Problem Formulation

Overview of the Predictive Modeling Case

A financial services company offers a home equity line of credit to its clients. The company has extended several thousand lines of credit in the past, and many of these accepted applicants (approximately 20%) have defaulted on their loans. By using geographic, demographic, and financial variables, the company wants to build a model to predict whether an applicant will default.

Input Data Source

After analyzing the data, the company selected a subset of 12 predictor (or input) variables to model whether each applicant defaulted. The response (or target) variable BAD indicates whether an applicant defaulted on the home equity line of credit. These variables, along with their model role, measurement level, and description are shown in the following table.
Note: This book uses uppercase for variable names. SAS accepts mixed case and lowercase variable names as well.
Name
Model Role
Measurement Level
Description
BAD
Target
Binary
A value of 1 indicates that the client defaulted on the loan or is seriously delinquent.
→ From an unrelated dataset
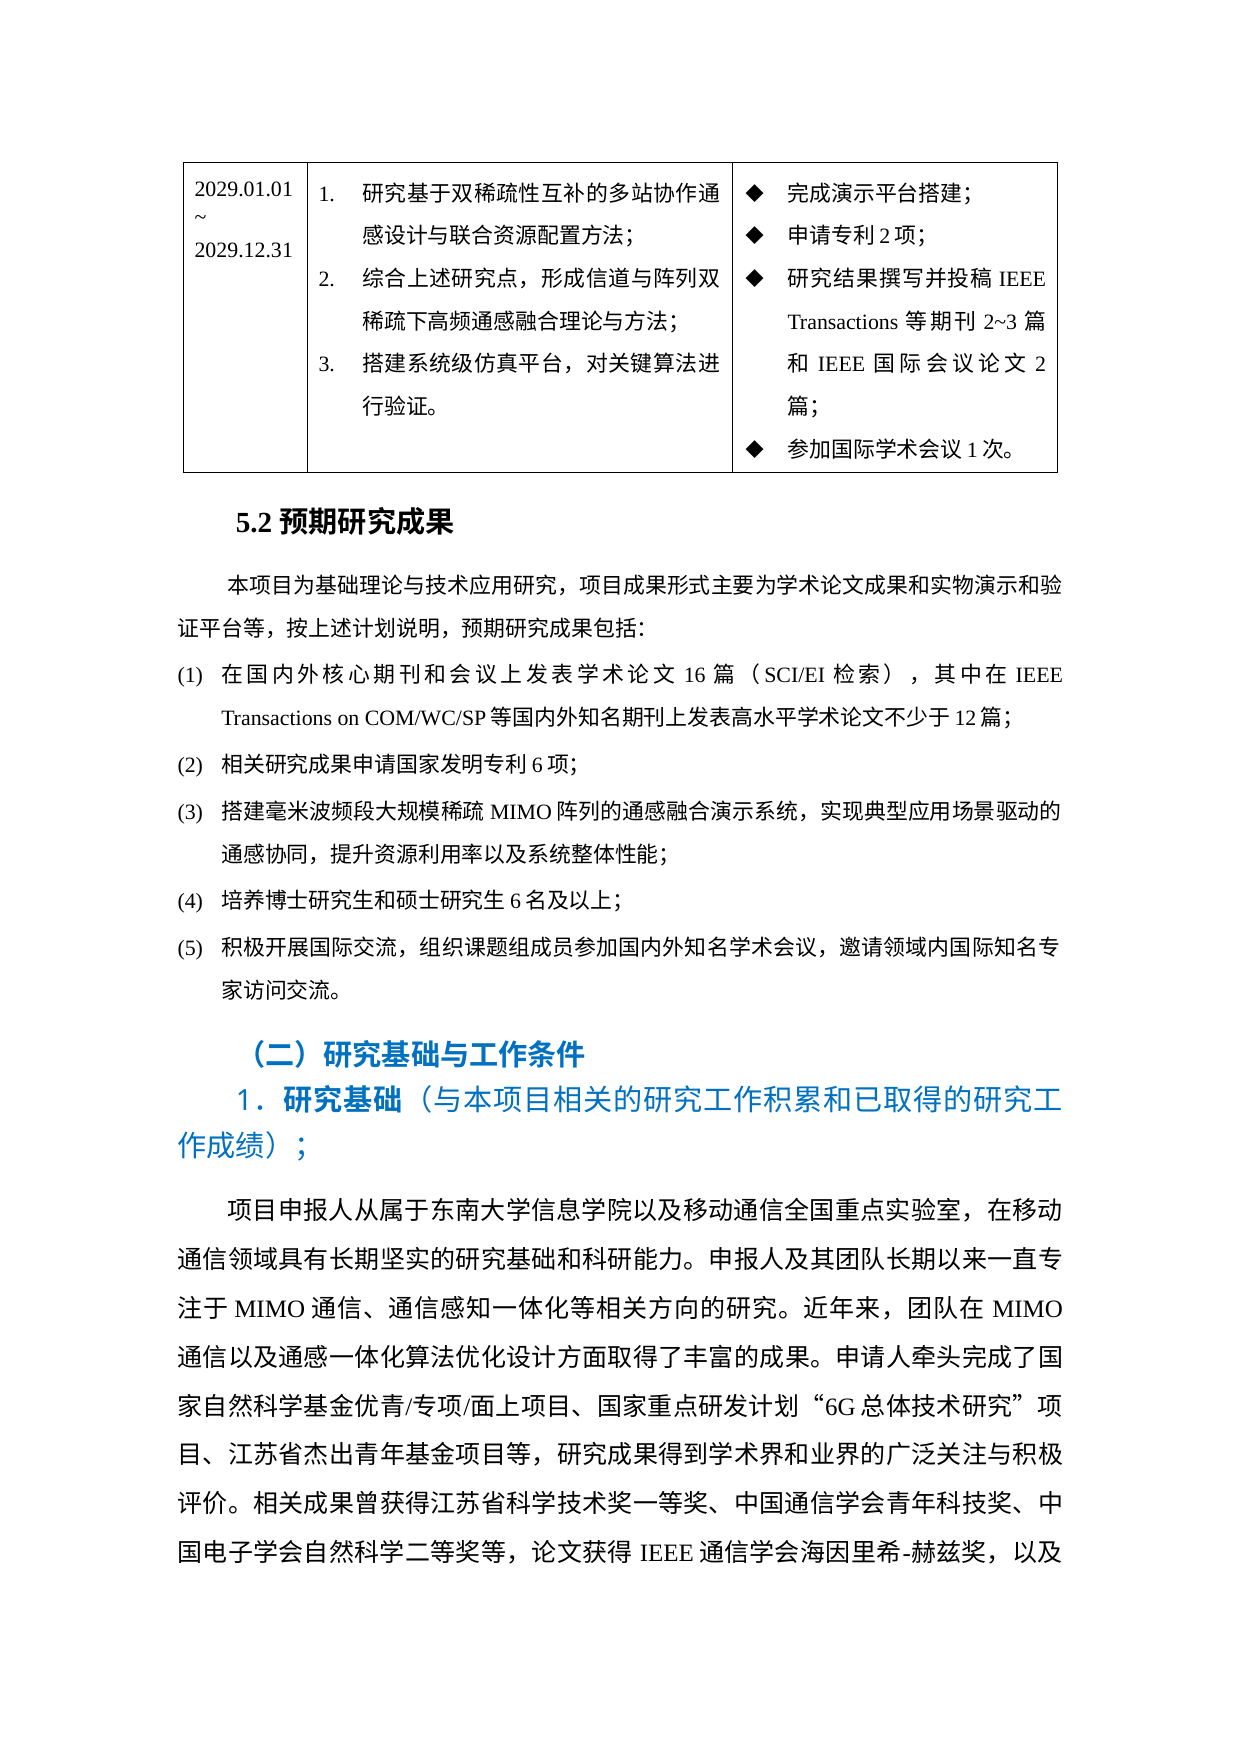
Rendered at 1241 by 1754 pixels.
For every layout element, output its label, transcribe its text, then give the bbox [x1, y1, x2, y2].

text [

A value of 0 indicates that the client paid off the loan.
CLAGE
Input
Interval
Age of the oldest credit line, measured in months
CLNO
Input
Interval
Number of credit lines
DEBTINC
Input
Interval
Debt-to-income ratio
DELINQ
Input
Interval
Number of delinquent credit lines
DEROG
Input
Interval
Number of major derogatory reports
JOB
Input
Nominal
Occupational categories
LOAN
Input
Interval
Amount requested for the loan
MORTDUE
Input
Interval
Amount due on the existing mortgage
NINQ
Input
Interval
Number of recent credit inquiries
REASON
Input
Binary
The value DebtCon indicates that the loan was intended for debt consolidation. The value HomeImp indicates that the loan was for home improvement.
VALUE
Input
Interval
Value of the current property
YOJ
Input
Interval
Years at the applicant’s current job
The SAMPSIO.HMEQ data set contains 5,960 observations for building and comparing competing models. The data set is split into training, validation, and test data sets for analysis.